Friday, August 01, 2008

600,000 Black Americans Living With HIV

The Black AIDS Institute issued a report called "Left Behind! Black America: A Neglected Priority in the Global AIDS Epidemic"(pdf) on Tuesday which the New York Times noted on Wednesday includes the observation that if Black America was a separate nation, it would rank sixteenth in the number of people living with HIV and 104th in life expectancy.

Those and other disparities are “staggering,” said [Black and openly gay] Dr. Kevin A. Fenton, who directs H.I.V. prevention efforts at the Centers for Disease Control and Prevention, the federal agency responsible for tracking the epidemic in the United States.

“It is a crisis that needs a new look at prevention,” Dr. Fenton said.

[...]

The Black AIDS Institute took note of [PEPFAR] in criticizing the administration’s efforts at home. The group said that more black Americans were living with the AIDS virus than the infected populations in Botswana, Ethiopia, Guyana, Haiti, Namibia, Rwanda or Vietnam — 7 of the 15 countries that receive support from the administration’s anti-AIDS program.

The international effort is guided by a strategic plan, clear benchmarks like the prevention of seven million H.I.V. infections by 2010 and annual progress reports to Congress, the group said.

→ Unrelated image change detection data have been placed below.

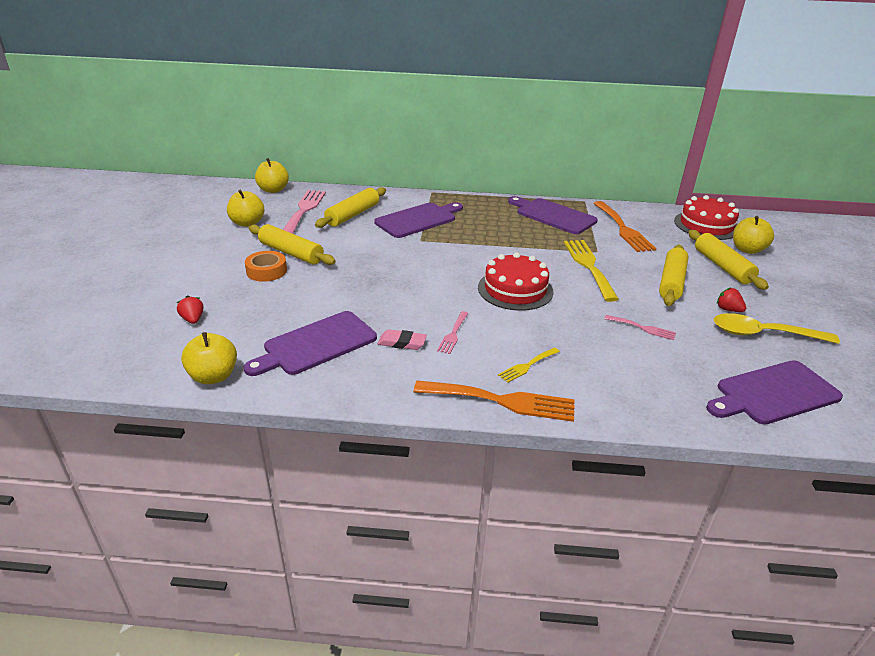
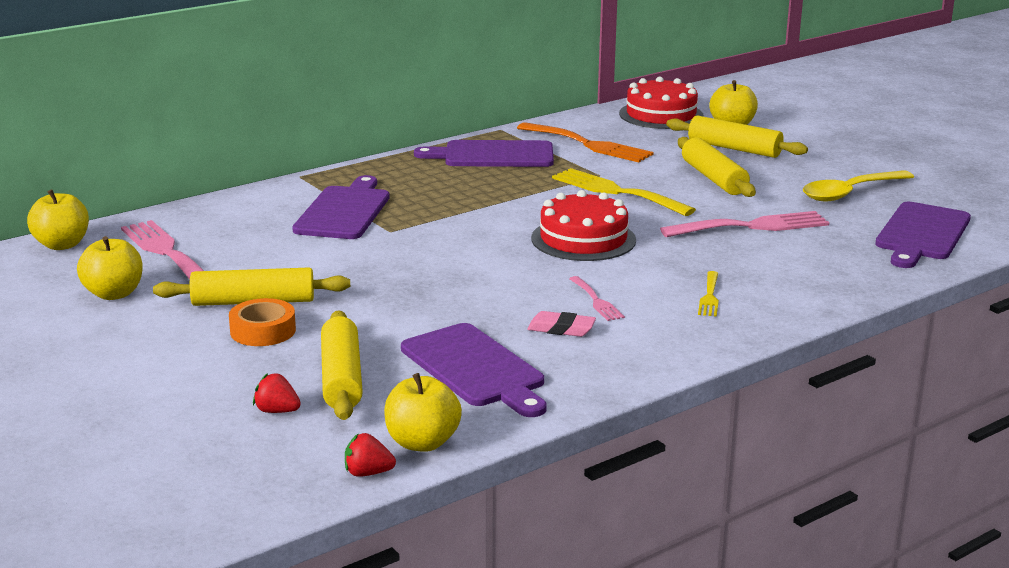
camera: 40 degrees left, 10 degrees down
(316, 344) = (476, 368): purple cutting board -> purple cutting board turned 45 degrees counterclockwise
(352, 215) = (246, 234): yellow rolling pin -> yellow rolling pin (341, 378)
(402, 343) = (561, 329): pink eraser -> pink eraser turned 45 degrees clockwise
(502, 401) = (737, 331): orange fork -> none
(643, 328) = (752, 226): pink fork -> pink fork, size x1.95
(728, 309) = (795, 184): red strawberry -> red strawberry (368, 473)

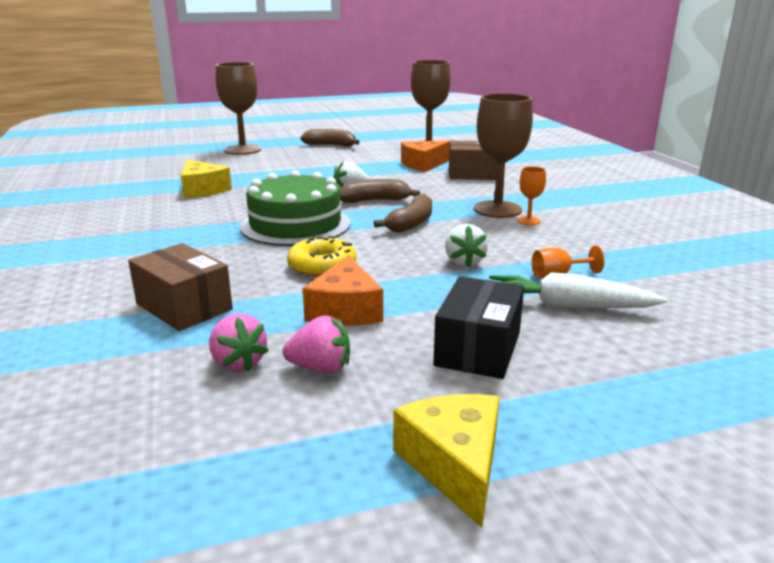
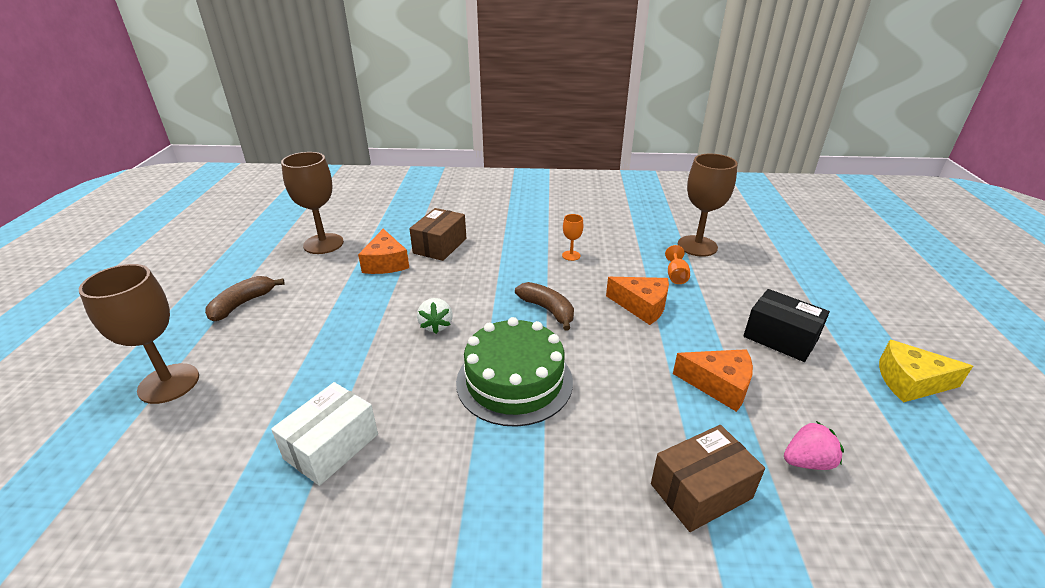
camera: 70 degrees left, 10 degrees up
(202, 190) = (331, 446): yellow cheese -> white box
(320, 368) = (811, 415): pink strawberry -> none
(322, 266) = (628, 382): yellow donut -> none
(375, 200) = (474, 316): brown banana -> none
(464, 262) = (642, 306): white strawberry -> orange cheese
(497, 209) = (538, 261): brown goblet -> brown goblet (697, 246)
(568, 306) = (723, 287): white carrot -> none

By contrast, it went on, “America itself has no strategic plan to combat its own epidemic.”

In a telephone interview, Dr. Fenton said, “We recognize this is a crisis, and clearly more can be done.”

The institute, based in Los Angeles, describes itself as the only national H.I.V./AIDS study group focused exclusively on black people. Phill Wilson, the group’s chief executive and an author of the report, said his group supported the government’s international anti-AIDS program. But Mr. Wilson’s report also said that “American policy makers behave as if AIDS exists ‘elsewhere’ — as if the AIDS problem has been effectively solved” in this country.

The XVII International AIDS Conference will be held August 3-8 in Mexico City.